Here is some poetic justice for you.
As someone who has talked about movies nearly my whole life and who has blogged about them for a couple of decades, I have skewered more than my share of sequels—up to and including the questioning of whether there is any point to sequels at all. So what do I find myself doing these days? Yes, I am writing a sequel.
Let us be clear. There is nothing inherently bad about a sequel. After all a sequel is nothing more than a story not unlike any other story. It is only a sequel because it happens to take place in the same world and uses some or all of the same characters as a previously existing story. That should not necessarily disqualify it from being as good as any other story.
So why do sequels have such a bad reputation with critics and other film snobs? Mainly because sequels to very successful works too often give the impression of having been conceived only as a way to extract more money from people who enjoyed the original book or movie or whatever it was. Readers of my movie blog should be well familiar with the long established role of the sequel. It is to satisfy the fan’s desire to relive the enjoyment of the original (i.e. re-tell the same story) while simultaneously satisfying the fan’s desire to get something brand new (i.e. pretend to tell a different story). Here is another take on the purpose of sequels: to do the same thing over again but bigger and better. This mainly applies to movies, as studios tend to be rather risk averse. They greenlight sequels—and remakes and reboots and spinoffs and thinly disguised plagiarism—because they seem safer, having stories, characters and worlds that have already proven themselves with audiences.
So the fact that I am writing a sequel to Maximilian and Carlotta Are Dead means that I am shamlessly cashing in, right? Well, hardly. There is no reason to believe that my third novel—even if it is a sequel—will shift my tax bracket any more than the first two did. So why I am writing it? Mainly because a surprising number of people told me that they really wanted to know what happened next to Dallas Green. I thought I might hear the same thing after The Three Towers of Afranor, but so far I have not had anywhere near the same interest in a follow-up. That kind of surprises me since the second book was really left more open-ended with possibilities for more stories.

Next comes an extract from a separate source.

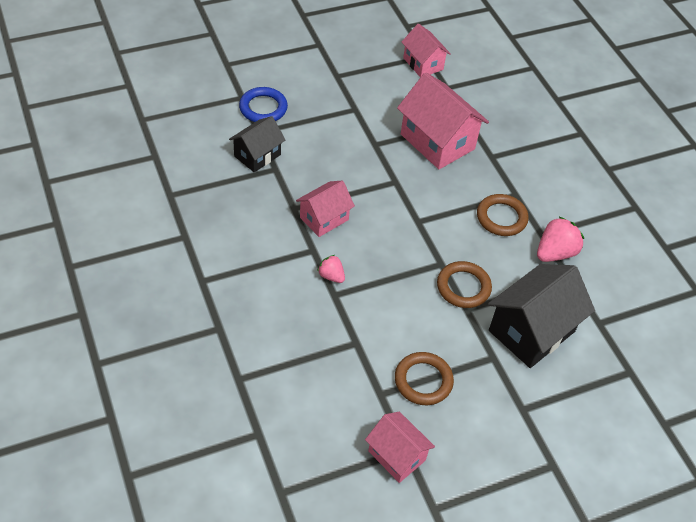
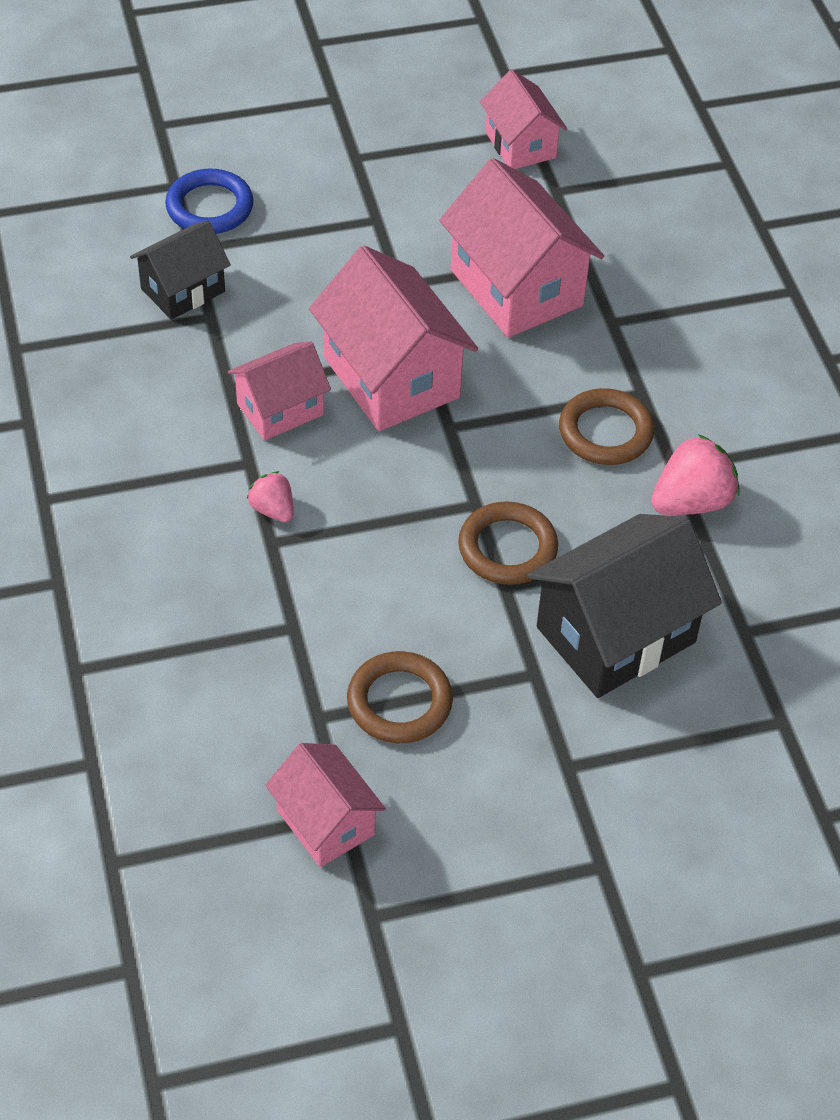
camera: 10 degrees right, 0 degrees up
(381, 196) = (391, 377): none -> pink house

To be clear, I really did conceive of Max & Carly (as I am wont to refer to it when rushed) as a one-off self-contained story that needed no further elaboration. I thought Dallas’s trajectory was left pretty clear. It had originally been that of someone who would pretty much follow the same life as his father and who would likely not stray too far from his home town. By the end of the book that trajectory had been changed by his trip to Mexico and his exposure to a wider world and more people and places. He was now going to pursue more education as well as his budding interests in photography and the Spanish language. That seemed a satisfying conclusion to me. Readers, however, still wanted to know what else would happen to him? Would he ever meet Marisol again? Would he ever find out what happened to Antonio? Would he have liver problems from all the drinking he did? Okay, no one actually asked that last question.
As it turned out, the more I got asked about this and the more I thought about it, the more curious I myself got about what life held for Dallas. As a consequence I am now ten chapters and about eighty pages into the first draft of another book about him. I had thought I had had enough of him once I finished the first book, but after a break I am finding him good company again—especially since he is now older and a bit—but only a bit—more mature. For one thing, he does not swear nearly so much. For another, he has gotten somewhat more modern in his thinking.
I will share a secret with you. Some readers guessed a few of the literary influences behind Max & Carly. (Huckleberry Finn was a big one.) But no one guessed one of the main ones. It was Evelyn Waugh’s Brideshead Revisited. Sure, the friendship of two young rednecks in rural 1970s America may not seem to have much in common with a tale of posh English lads at Oxford during the reign of George V but, hey, male bonding is male bonding. The tip-off should have been the way Dallas’s growing interest in Antonio’s Catholicism paralleled the role that religion played with the family of young Lord Sebastian Flyte. I bring this up because Dallas’s story now faces a problem similar to that of Waugh’s protagonist Charles Ryder. Once the flamoybant and magnetic Sebastian left the scene, the story lost something. Charles on his own was not necessarily the most interesting character.
Similarly, practically everybody who has read Max & Carly has told me that their favorite character is either Lonnie or Antonio. Unfortunately for them, neither of those two are in the frame of the sequel—at least not in the early going. Will the new characters in Dallas’s life be able to fill the gap adequately?
More importantly, will it really just be the same story again—only bigger and better?
When the time comes, you can decide.